I've been using only the non-pressurised double shot basket with my DTP and have had great results. Was just wondering if people ever use the single shot baskets? What weight of coffee grounds would you go to the single basket with?


----------



## momchevk (Jan 31, 2017)

I never use the single basket


----------



## longhardgrind (Mar 17, 2017)

I use the single shot non-pressurised basket quite often; she is decaf and I am not, but I have never weighed the grinds, just used best judgment and a sharp eye. However, in my opinion, the double basket just works better, more crema, more flavour extracted. But, that is also a single dose v double dose situation. I've been meaning to test a single dose in the double basket to see how that works. Now you've asked the question, I'll try to remeber to give it a go.


----------



## Beth71 (Jan 4, 2017)

I only use the double-shot basket. Keep thinking I might try the single one, but haven't yet. Out of interest, what dose do you use in your double basket?


----------



## Mrboots2u (May 10, 2013)

For those comtemplating the single basket . It's just not worth the effort . Harder to dial in . Probably won't tamp easy . Will need redialling for a double basket ....


----------



## Holmes (Apr 21, 2017)

I use 18g of grounds and extract 36g of espresso in the double basket.

I like this taste but it is quite strong and if a guest comes for a coffee it might be too strong. To make it weaker (single shot) should I use less grounds? So say 9g grounds and extract 18g espresso or is it better to still use 18g grounds and extract 18g espresso?

I can't work out how best to get a single shot out.


----------



## MildredM (Feb 13, 2017)

For friends who don't appreciate (so called) 'strong' coffee (their words, not mine) I just split the shot.


----------



## Mrboots2u (May 10, 2013)

Holmes said:


> I use 18g of grounds and extract 36g of espresso in the double basket.
> 
> I like this taste but it is quite strong and if a guest comes for a coffee it might be too strong. To make it weaker (single shot) should I use less grounds? So say 9g grounds and extract 18g espresso or is it better to still use 18g grounds and extract 18g espresso?
> 
> I can't work out how best to get a single shot out.

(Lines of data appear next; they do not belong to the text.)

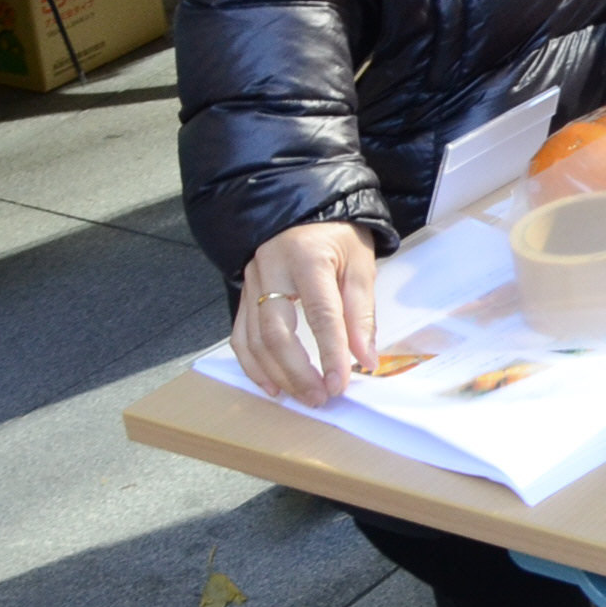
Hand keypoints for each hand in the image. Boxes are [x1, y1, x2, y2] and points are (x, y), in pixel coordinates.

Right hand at [232, 220, 377, 405]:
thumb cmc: (337, 236)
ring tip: (301, 396)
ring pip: (254, 339)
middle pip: (277, 332)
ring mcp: (251, 283)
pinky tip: (272, 384)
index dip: (330, 352)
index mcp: (308, 258)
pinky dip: (253, 365)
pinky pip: (240, 336)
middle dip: (298, 372)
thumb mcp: (360, 263)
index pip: (320, 313)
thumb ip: (361, 311)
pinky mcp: (243, 294)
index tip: (340, 384)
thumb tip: (365, 358)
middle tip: (319, 397)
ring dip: (277, 374)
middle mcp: (271, 270)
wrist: (303, 209)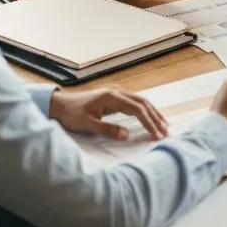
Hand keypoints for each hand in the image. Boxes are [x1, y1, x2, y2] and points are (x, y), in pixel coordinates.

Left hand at [49, 87, 168, 140]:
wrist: (60, 104)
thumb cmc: (71, 114)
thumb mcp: (86, 124)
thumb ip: (106, 129)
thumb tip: (126, 135)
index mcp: (112, 96)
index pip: (137, 109)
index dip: (148, 122)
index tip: (156, 135)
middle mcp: (117, 91)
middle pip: (143, 103)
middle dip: (155, 118)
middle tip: (166, 132)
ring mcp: (117, 92)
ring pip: (141, 101)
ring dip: (153, 113)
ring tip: (164, 126)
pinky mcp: (115, 97)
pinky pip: (135, 102)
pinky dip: (145, 111)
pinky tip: (150, 118)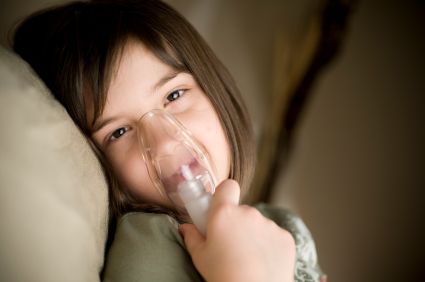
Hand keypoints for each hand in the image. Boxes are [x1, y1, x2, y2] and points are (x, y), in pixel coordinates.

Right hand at [179, 179, 295, 281]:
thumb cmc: (223, 276)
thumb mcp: (200, 257)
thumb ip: (192, 237)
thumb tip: (185, 228)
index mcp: (224, 214)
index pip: (227, 186)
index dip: (224, 194)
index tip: (220, 209)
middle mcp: (248, 213)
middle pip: (241, 210)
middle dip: (236, 223)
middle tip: (230, 244)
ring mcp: (269, 224)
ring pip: (258, 223)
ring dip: (253, 235)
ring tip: (247, 258)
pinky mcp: (285, 237)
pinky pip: (274, 235)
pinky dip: (269, 245)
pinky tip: (262, 262)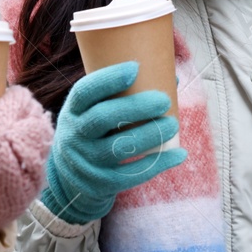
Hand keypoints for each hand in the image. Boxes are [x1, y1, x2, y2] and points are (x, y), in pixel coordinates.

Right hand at [38, 61, 185, 224]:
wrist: (71, 179)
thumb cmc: (93, 133)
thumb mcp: (92, 113)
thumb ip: (122, 95)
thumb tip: (171, 76)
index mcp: (72, 111)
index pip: (85, 91)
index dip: (108, 79)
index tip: (135, 68)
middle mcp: (74, 136)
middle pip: (103, 118)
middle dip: (135, 107)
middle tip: (163, 100)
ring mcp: (87, 162)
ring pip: (119, 148)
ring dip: (149, 135)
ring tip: (172, 124)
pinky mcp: (103, 183)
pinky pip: (132, 175)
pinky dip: (158, 164)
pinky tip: (179, 154)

Split the shot or add more milk . 18 g into 18 g is stronger .

Strength is ratio of coffee to water .

18g into 50 g would be a bigger shot but weaker as you have put more water into the same amount of coffee .

Up to you either split the shot or use a bigger cup and dilute with more milk or tell em to man up a bit .


----------



## Kyle T (Jan 6, 2016)

Yeah I would normally split the shot too. I did that recently when my mum wanted a coffee. Just popped two espresso cups under the portafilter giving me a single shot in each and then just added milk as normal. I had the other as there is no point wasting.


----------